Kowloon arts hub to debut with Cantonese opera
Cantonese Opera married with contemporary visual arts and new media will be the theme of the first cultural event by the arts hub authority.
Michael Lynch, chief executive of the West Kowloon Cultural District, said the centre's first cultural programme, as a blend of traditional and contemporary art, 'gives some sense of what the future West Kowloon will look like'.
The performances and exhibitions will be held from January 20-23 in the 800-seat West Kowloon Bamboo Theatre, which will be erected on the site of the arts hub's Xiqu Centre, pending approval by the Town Planning Board.
The city's main venue for traditional opera, the Sunbeam Theatre in North Point, closes in February after 40 years. That has led to calls for the arts hub to get the Xiqu Centre up and running quickly. It is scheduled to be ready between 2015 and 2017.
Lynch said the performances would welcome the start of the Year of the Dragon on January 23 and pay tribute to local culture, with five operas starring some of Hong Kong's A-list artists - including Law Ka-ying, Yuen Siu-fai, Ng Chin-fung and Wan Fai-yin.
The five productions to be staged over the four days are Prime Minister of Six States, Contention for the Seal, The Lady Marshal and the Rash General, The Fair Couples Welcome the New Year, and The Sassy Princess and Her Blunt Husband.
Tickets will be HK$10 each, a low price that Lynch intends as a welcome gift to city residents, not an indicator of prices in the future. An English synopsis of each production will be provided at the site.
The authority declined to disclose the budget for the event, but it was estimated that artists' fees and the construction of the bamboo theatre and footpaths could cost more than HK$1 million.
Louis Yu Kwok-lit, the arts hub's executive director for performing arts, expects the event to draw more than 10,000 visitors. Yu said more cultural programmes would be staged next year. Design competitions for certain venues will also take place next year.
Cantonese opera artists were thrilled by the opportunity to perform in West Kowloon, said Liza Wang, chairwoman of the Chinese Artist Association of Hong Kong.
The art form was recognised in 2009 by Unesco as intangible cultural heritage.

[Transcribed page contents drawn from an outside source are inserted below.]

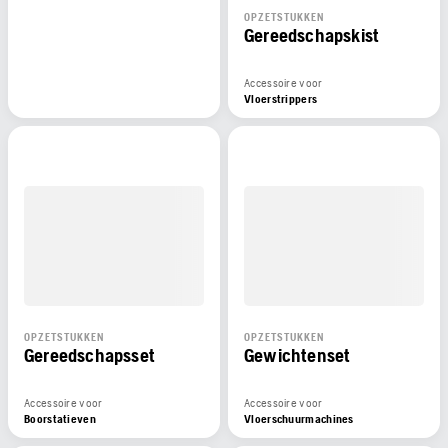
OPZETSTUKKEN
Gereedschapskist
Accessoire voor
Vloerstrippers
OPZETSTUKKEN
OPZETSTUKKEN
Gereedschapsset
Gewichtenset
Accessoire voor
Accessoire voor
Boorstatieven
Vloerschuurmachines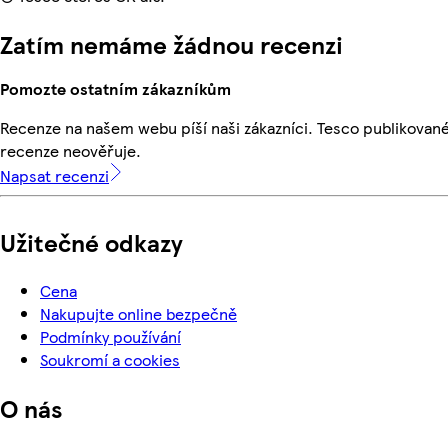
Zatím nemáme žádnou recenzi
Pomozte ostatním zákazníkům
Recenze na našem webu píší naši zákazníci. Tesco publikovan
recenze neověřuje.
Napsat recenzi
Užitečné odkazy
Cena
Nakupujte online bezpečně
Podmínky používání
Soukromí a cookies
O nás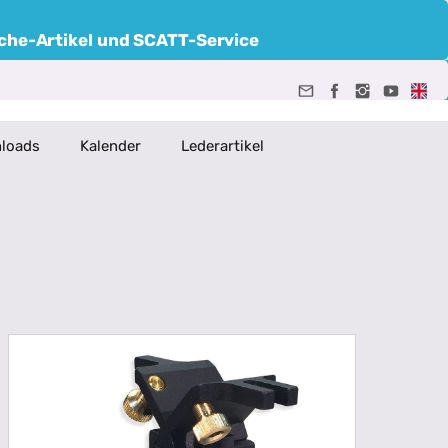
uche-Artikel und SCATT-Service
loads
Kalender
Lederartikel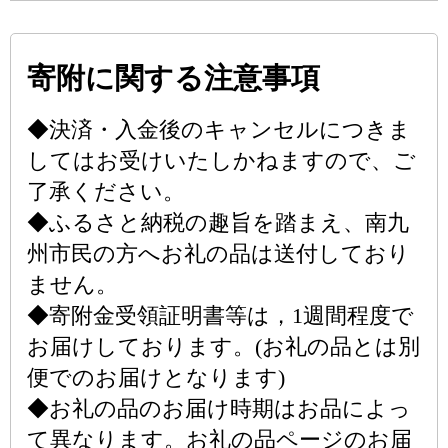
寄附に関する注意事項
◆決済・入金後のキャンセルにつきま
してはお受けいたしかねますので、ご
了承ください。
◆ふるさと納税の趣旨を踏まえ、南九
州市民の方へお礼の品は送付しており
ません。
◆寄附金受領証明書等は，1週間程度で
お届けしております。(お礼の品とは別
便でのお届けとなります)
◆お礼の品のお届け時期はお品によっ
て異なります。お礼の品ページのお届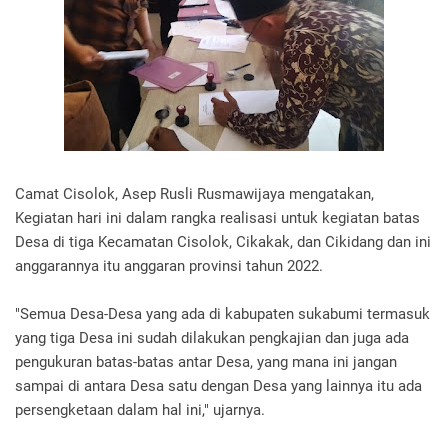
Camat Cisolok, Asep Rusli Rusmawijaya mengatakan,
Kegiatan hari ini dalam rangka realisasi untuk kegiatan batas
Desa di tiga Kecamatan Cisolok, Cikakak, dan Cikidang dan ini
anggarannya itu anggaran provinsi tahun 2022.
"Semua Desa-Desa yang ada di kabupaten sukabumi termasuk
yang tiga Desa ini sudah dilakukan pengkajian dan juga ada
pengukuran batas-batas antar Desa, yang mana ini jangan
sampai di antara Desa satu dengan Desa yang lainnya itu ada
persengketaan dalam hal ini," ujarnya.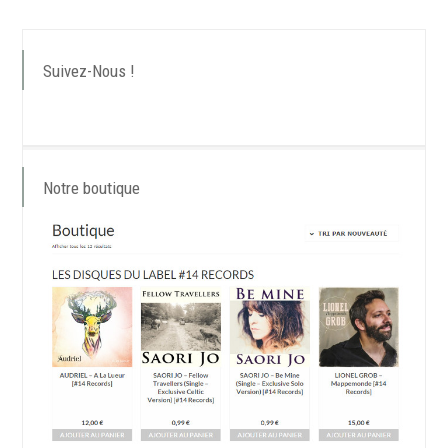
Suivez-Nous !
Notre boutique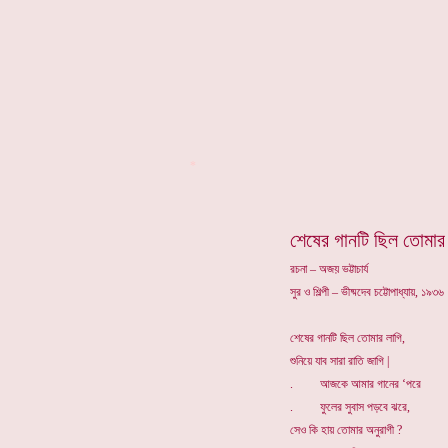
*
শেষের গানটি ছিল তোমার
রচনা – অজয় ভট্টাচার্য
সুর ও শিল্পী – ভীষ্মদেব চট্টোপাধ্যায়, ১৯৩৬
শেষের গানটি ছিল তোমার লাগি,
শুনিয়ে যাব সারা রাতি জাগি |
. আজকে আমার গানের ‘পরে
. ফুলের সুবাস পড়বে ঝরে,
সেও কি হায় তোমার অনুরাগী ?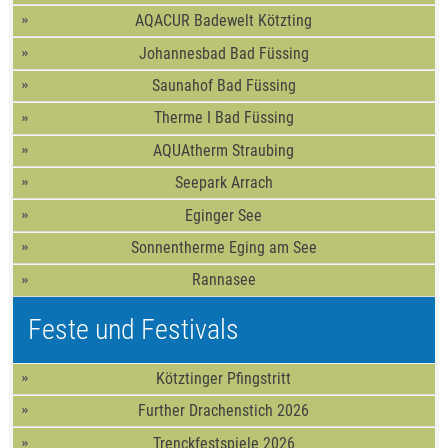
AQACUR Badewelt Kötzting
Johannesbad Bad Füssing
Saunahof Bad Füssing
Therme I Bad Füssing
AQUAtherm Straubing
Seepark Arrach
Eginger See
Sonnentherme Eging am See
Rannasee
Feste und Festivals
Kötztinger Pfingstritt
Further Drachenstich 2026
Trenckfestspiele 2026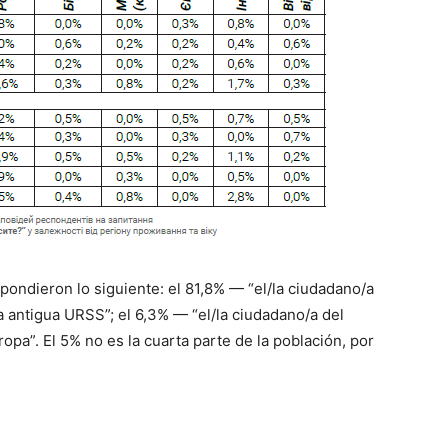
pondieron lo siguiente: el 81,8%
—
“el/la ciudadano/a
la antigua URSS”; el 6,3%
—
“el/la ciudadano/a del
opa”. El 5% no es la cuarta parte de la población, por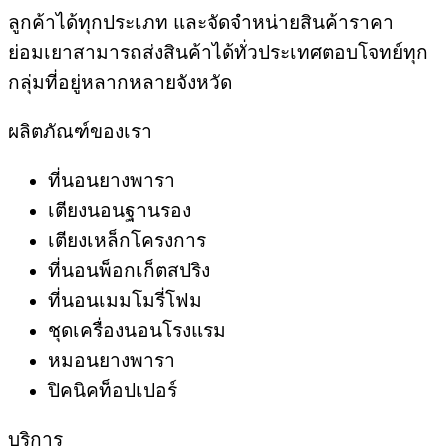
ลูกค้าได้ทุกประเภท และจัดจำหน่ายสินค้าราคา
ย่อมเยาสามารถส่งสินค้าได้ทั่วประเทศตอบโจทย์ทุก
กลุ่มที่อยู่หลากหลายจังหวัด
ผลิตภัณฑ์ของเรา
ที่นอนยางพารา
เตียงนอนฐานรอง
เตียงเหล็กโครงการ
ที่นอนพ็อกเก็ตสปริง
ที่นอนเมมโมรี่โฟม
ชุดเครื่องนอนโรงแรม
หมอนยางพารา
ปิคนิคท็อปเปอร์
บริการ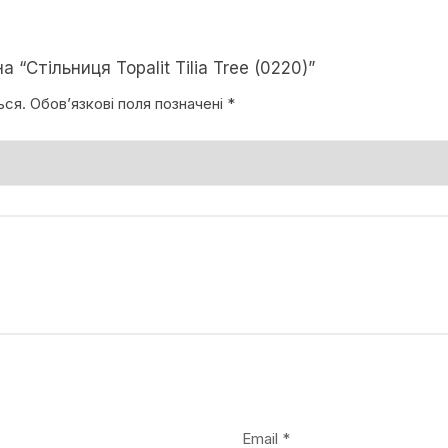
“Стільниця Topalit Tilia Tree (0220)”
ься.
Обов’язкові поля позначені
*
Email
*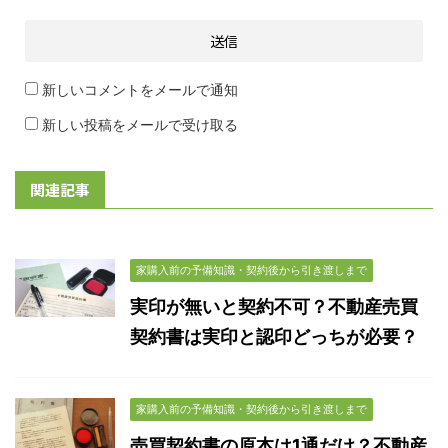
新しいコメントをメールで通知
新しい投稿をメールで受け取る
関連記事
家購入前の予備知識・契約後から引き渡しまで
実印が無いと契約不可？不動産売買
契約書は実印と認印どっちが必要？
家購入前の予備知識・契約後から引き渡しまで
売買契約書の原本は1通だけ？不動産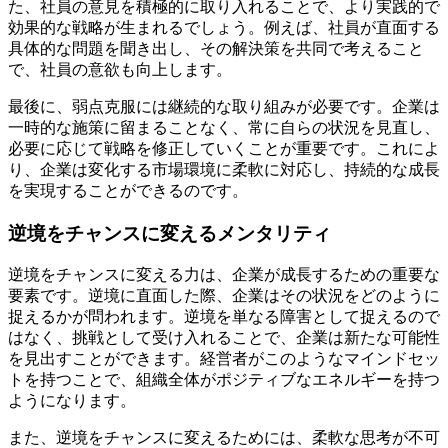
た、社員の意見を積極的に取り入れることで、より実践的で
効果的な戦略が生まれるでしょう。例えば、社員が直面する
具体的な問題を聞き出し、その解決策を共同で考えること
で、社員の意欲も向上します。
最後に、弱点克服には継続的な取り組みが必要です。企業は
一時的な施策に留まることなく、常に自らの状況を見直し、
必要に応じて戦略を修正していくことが重要です。これによ
り、企業は変化する市場環境に柔軟に対応し、持続的な成長
を実現することができるのです。
逆境をチャンスに変えるメンタリティ
逆境をチャンスに変える力は、企業が成長するための重要な
要素です。逆境に直面した際、企業はその状況をどのように
捉えるかが問われます。逆境を単なる障害として捉えるので
はなく、挑戦として受け入れることで、企業は新たな可能性
を見出すことができます。経営者がこのようなマインドセッ
トを持つことで、組織全体がポジティブなエネルギーを持つ
ようになります。
また、逆境をチャンスに変えるためには、柔軟な思考が不可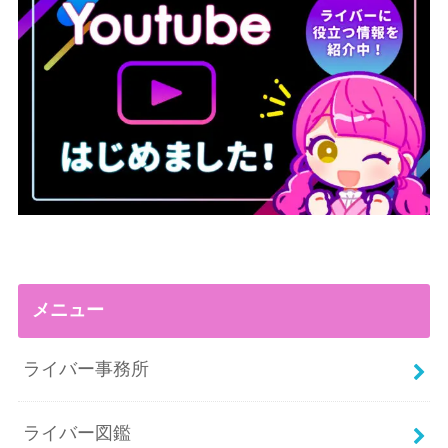
メニュー
ライバー事務所
ライバー図鑑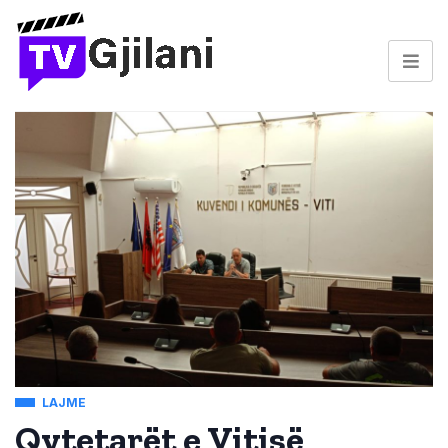
LAJME
Qytetarët e Vitisë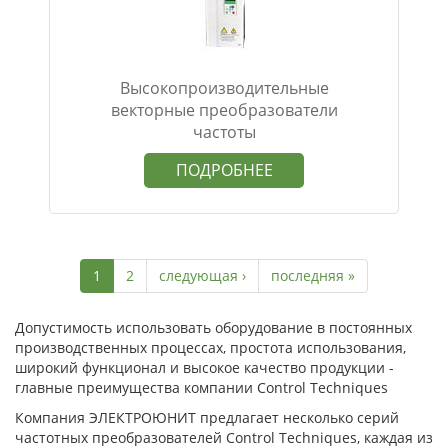
Высокопроизводительные
векторные преобразователи
частоты
ПОДРОБНЕЕ
1
2
следующая ›
последняя »
Допустимость использовать оборудование в постоянных
производственных процессах, простота использования,
широкий функционал и высокое качество продукции -
главные преимущества компании Control Techniques
Компания ЭЛЕКТРОЮНИТ предлагает несколько серий
частотных преобразователей Control Techniques, каждая из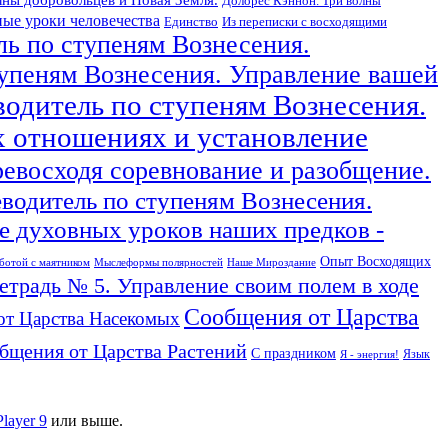
Долорес Кэннон. Три волны
ые уроки человечества
Единство
Из переписки с восходящими
ль по ступеням Вознесения.
тупеням Вознесения. Управление вашей
водитель по ступеням Вознесения.
х отношениях и установление
ревосходя соревнование и разобщение.
еводитель по ступеням Вознесения.
 духовных уроков наших предков -
Опыт Восходящих
ботой с маятником
Мыслеформы полярностей
Наше Мироздание
тетрадь № 5. Управление своим полем в ходе
Сообщения от Царства
от Царства Насекомых
бщения от Царства Растений
С праздником
Язык
Я - энергия!
Player 9
или выше.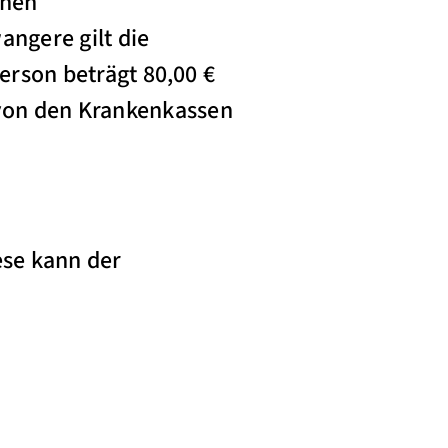
chen
ngere gilt die
rson beträgt 80,00 €
l von den Krankenkassen
ese kann der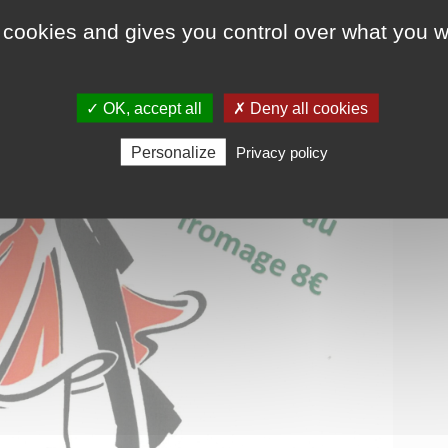
 cookies and gives you control over what you w
✓ OK, accept all
✗ Deny all cookies
Personalize
Privacy policy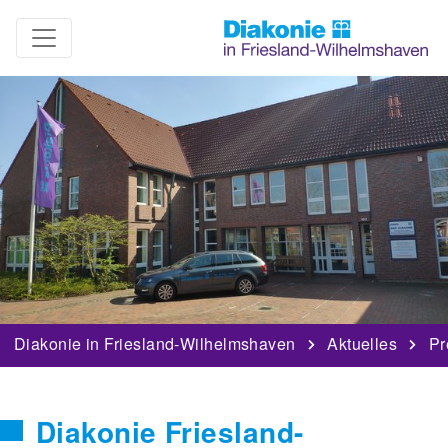
Diakonie in Friesland-Wilhelmshaven
Aktuelles
Pr
Diakonie Friesland-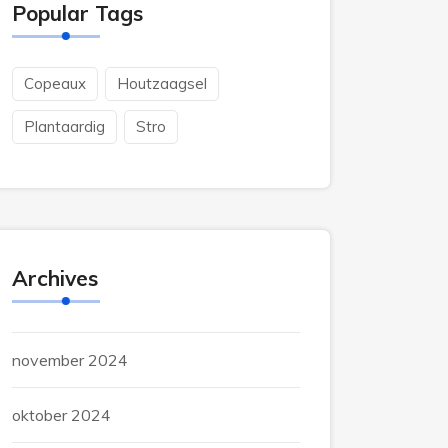
Popular Tags
Copeaux
Houtzaagsel
Plantaardig
Stro
Archives
november 2024
oktober 2024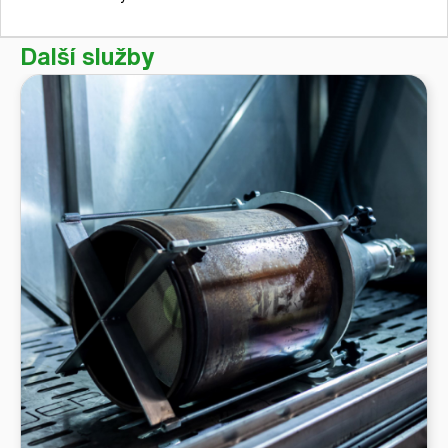
Další služby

'It's been a long time since Hong Kong has had a bamboo theatre erected in the city centre,' Wang said. 'And because Sunbeam Theatre will close soon, we hope the Xiqu Centre will be completed soon.'
Five contemporary artists who work or live in Hong Kong, including the 86-year-old Gaylord Chan, painter Chu Hing-wah and photographer Michael Wolf, will create visual art for an exhibition at the bamboo theatre. Composer and multimedia artist Samson Young and new media artist Henry Chu are working on an iPhone/ iPad app, drawing sound and visual references from Cantonese opera.